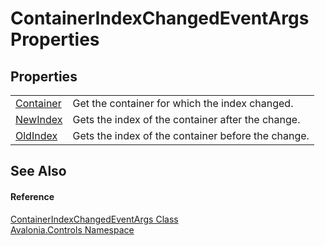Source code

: # ContainerIndexChangedEventArgs Properties




## Properties
<table>
<tr>
<td><a href="P_Avalonia_Controls_ContainerIndexChangedEventArgs_Container">Container</a></td>
<td>Get the container for which the index changed.</td>
</tr>
<tr>
<td><a href="P_Avalonia_Controls_ContainerIndexChangedEventArgs_NewIndex">NewIndex</a></td>
<td>Gets the index of the container after the change.</td>
</tr>
<tr>
<td><a href="P_Avalonia_Controls_ContainerIndexChangedEventArgs_OldIndex">OldIndex</a></td>
<td>Gets the index of the container before the change.</td>
</tr>
</table>

## See Also


#### Reference
<a href="T_Avalonia_Controls_ContainerIndexChangedEventArgs">ContainerIndexChangedEventArgs Class</a>  
<a href="N_Avalonia_Controls">Avalonia.Controls Namespace</a>  

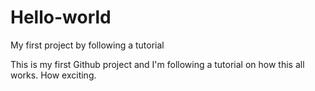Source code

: # Hello-world
My first project by following a tutorial

This is my first Github project and I'm following a tutorial on how this all works. How exciting.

-=-=-=-=-

**EXERCISE PROMPT:** Could you copy out every item above word for word, leaving out the pictures?

**TASK OUTPUT:**
Source code

: # ContainerIndexChangedEventArgs Properties




## Properties
<table>
<tr>
<td><a href="P_Avalonia_Controls_ContainerIndexChangedEventArgs_Container">Container</a></td>
<td>Get the container for which the index changed.</td>
</tr>
<tr>
<td><a href="P_Avalonia_Controls_ContainerIndexChangedEventArgs_NewIndex">NewIndex</a></td>
<td>Gets the index of the container after the change.</td>
</tr>
<tr>
<td><a href="P_Avalonia_Controls_ContainerIndexChangedEventArgs_OldIndex">OldIndex</a></td>
<td>Gets the index of the container before the change.</td>
</tr>
</table>

## See Also


#### Reference
<a href="T_Avalonia_Controls_ContainerIndexChangedEventArgs">ContainerIndexChangedEventArgs Class</a>  
<a href="N_Avalonia_Controls">Avalonia.Controls Namespace</a>  

Source code

: # Hello-world
My first project by following a tutorial

This is my first Github project and I'm following a tutorial on how this all works. How exciting.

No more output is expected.